Tuesday 5 February 2008

Musical Philosophy

"Music, for me, is neither something that I create, nor a form of self-expression. All kinds of sounds exist everywhere around us, and my performances solely consist of picking up these sounds, like a radio tuner, and playing them so that people can hear them." -- Kawabata Makoto, founding member of Acid Mothers Temple and subsequent variants.

What is music? What makes it different from other sounds we hear in the course of our daily life? The world has a rhythm, whether you realize it or not. The rattling of a pipe, the ringing in your ears or the incessant banging coming from the little brats upstairs.
The question is; when is a sound actually considered to differentiate from other sounds, when does it become music? when people start listening to it? or maybe when people take an interest in it; gaining pleasure from listening to it?
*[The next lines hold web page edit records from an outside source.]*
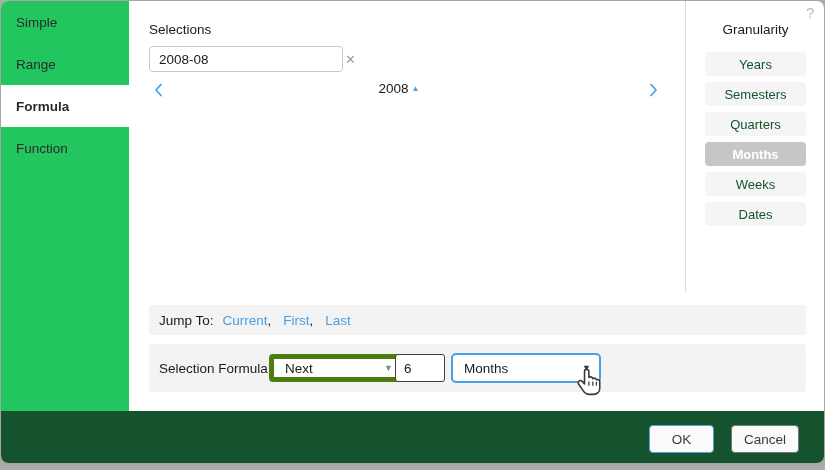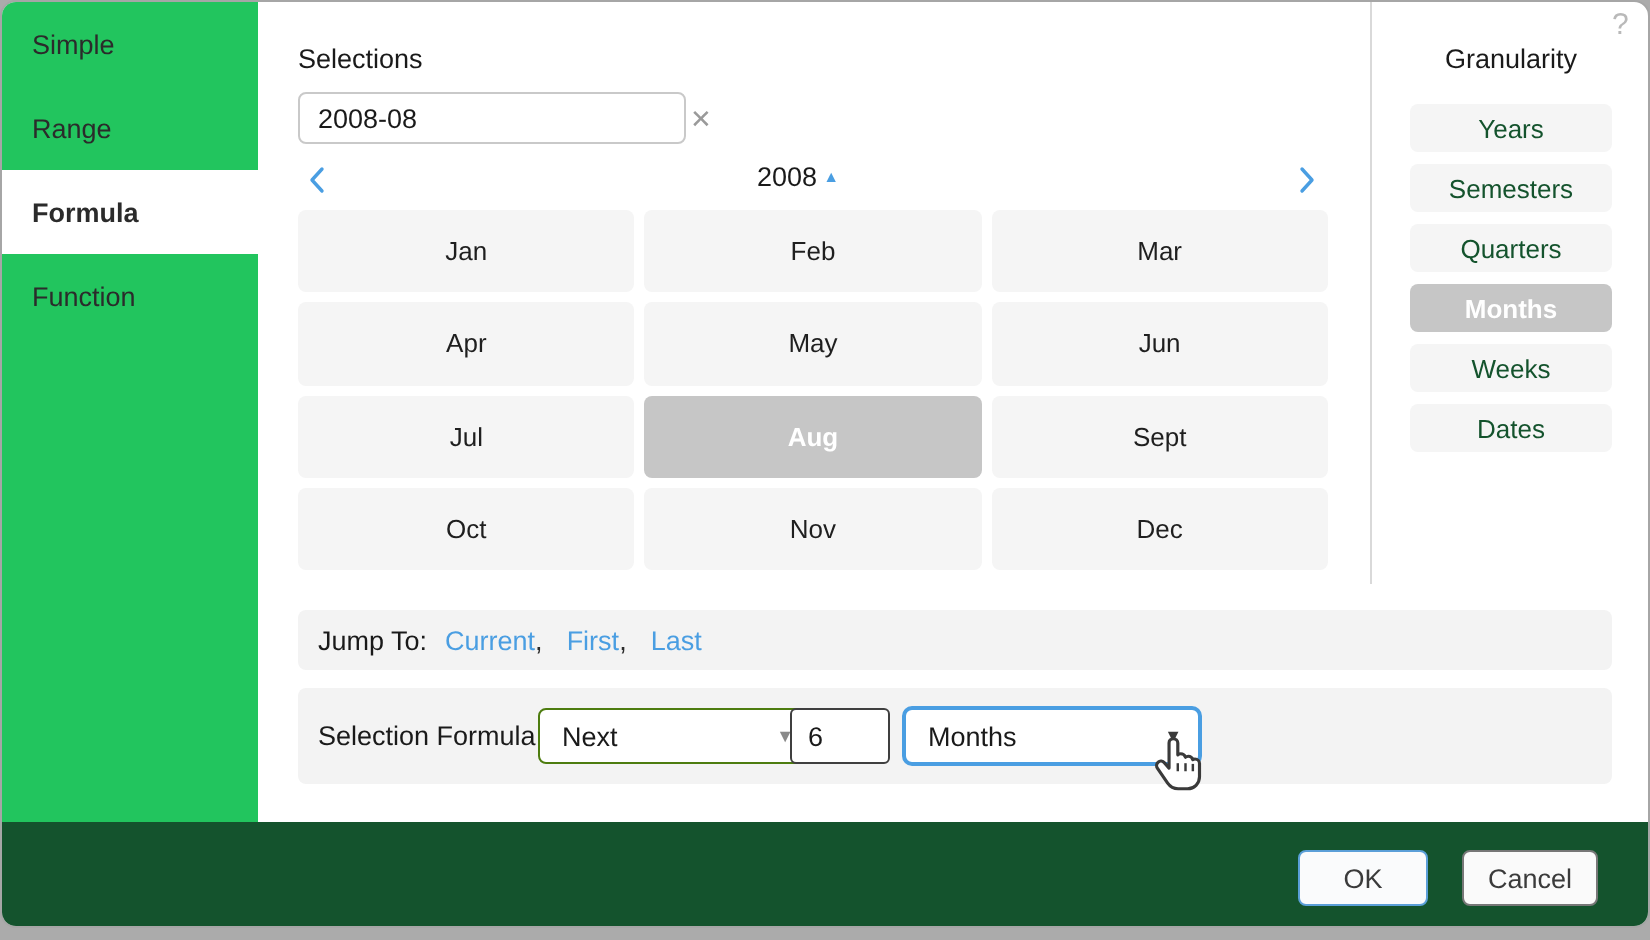"Jan" div.month-grid { html: <div> <div>Jan</div> <div>Feb</div> <div>Mar</div> <div>Apr</div> <div>May</div> <div>Jun</div> <div>Jul</div> <div>Aug</div> <div>Sept</div> <div>Oct</div> <div>Nov</div> <div>Dec</div> </div> -> none }
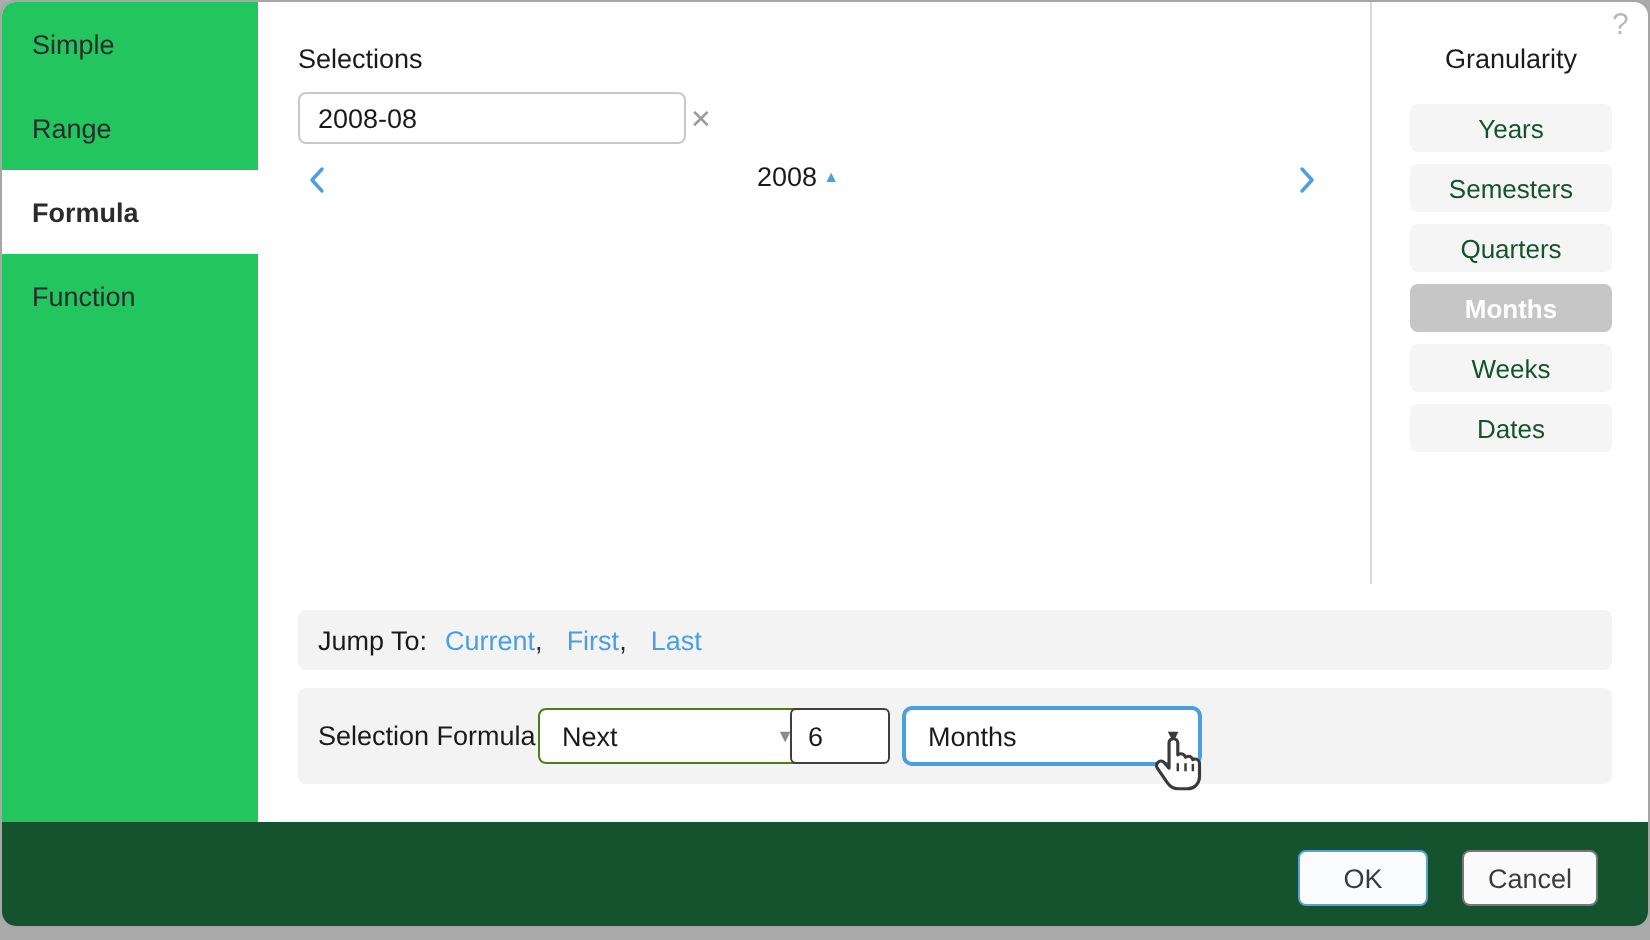"Next" .combo-next { border: 1px solid #4d7c0f -> 5px solid #4d7c0f }
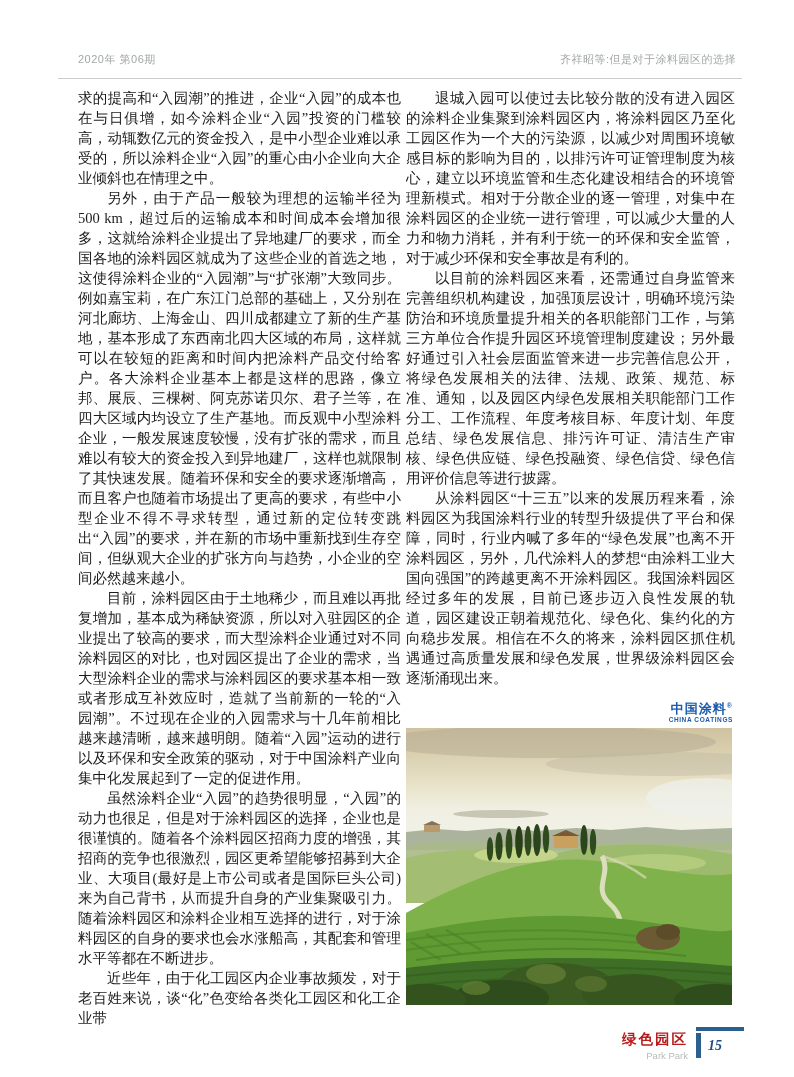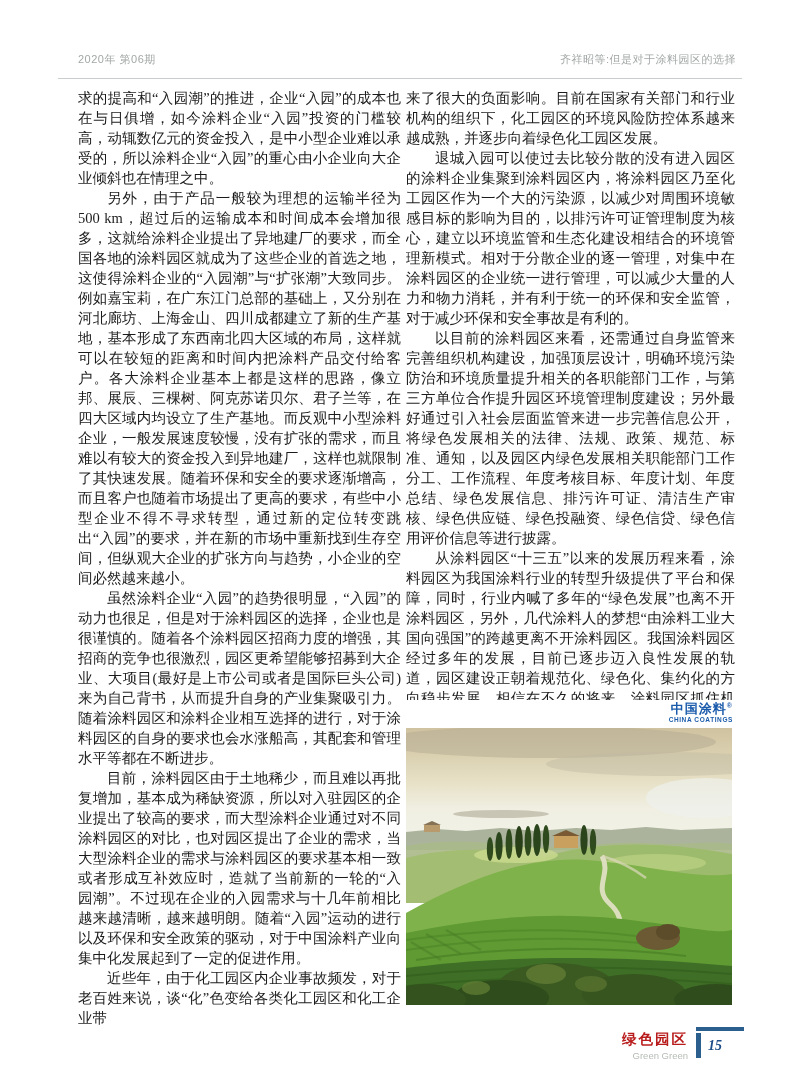"来了很大的负面影响。目前在国家有关部门和行业机构的组织下，化工园区的环境风险防控" p.cont { html: <p>来了很大的负面影响。目前在国家有关部门和行业机构的组织下，化工园区的环境风险防控体系越来越成熟，并逐步向着绿色化工园区发展。</p> -> none }
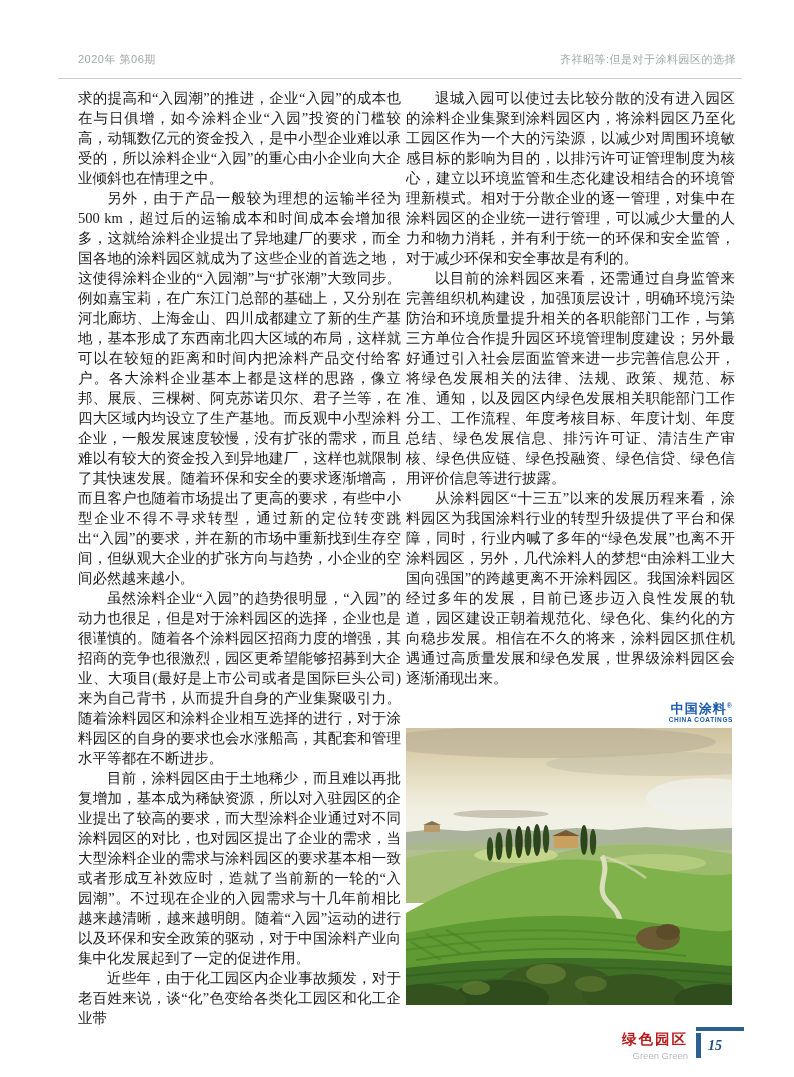"虽然涂料企业“入园”的趋势很明显，“入园”的动力也很足，但是对于涂料园区的选择，" p { order: before "目前，涂料园区由于土地稀少，而且难以再批复增加，基本成为稀缺资源，所以对入驻园区" -> after "目前，涂料园区由于土地稀少，而且难以再批复增加，基本成为稀缺资源，所以对入驻园区" }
Personally, I look for the strange, the odd and the out of the ordinary in my music. Bands that try and differ from the other run of the mill groups by truly expressing themselves in their work. For me, Acid Mothers Temple is a prime example of such a band, because their music doesn't consist of a ordinary ' get 'r' done ' recording session. From listening to their albums, with songs such as "La Le Lo", the listener is immediately assaulted by almost a dozen different layers of sound, each one playing a slightly different effect on the brain. I sit here listening to it for the seventh time in two days, and it still all sounds new to me, because my brain can't get a grip on the music, and I have to work to understand it.
And that's the magic of experimental music, while on the outside it may seem like half an hour of constant noise assaulting the eardrums, your brain is constantly working, examining the different algorithms hidden in the sound and trying to interpret them into a meaning that you can understand. While I don't believe in Moon cycles, the Zodiac and Spiritual Journeys, I believe that this music can provoke an intellectual journey, and helps to expand your mind and your underlying level of consciousness, so that you can better understand the rhythm of the world. You don't need mind-altering drugs for this, if a certain type of music can replace said drugs, then you're sorted. Fuck LSD, fuck pot, fuck all of it. If you're looking for something to alter your state of mind try goddamn music!
From listening to such music, I feel better about myself, and I've gathered my own personal meaning from it. This meaning evolves each time I listen to it, and it is never the same for two different people.

Mediocre rock bands such as Avenged Sevenfold, Dragonforce and various other acronymical tightwad cock-rockers that shall remain un-named do play music... but they have so much potential that is going wasted. They're not trying to make their audience work to understand their music, they simply want them to stand around waving lighters in the air. They may be succesful, but they're so goddamn puerile.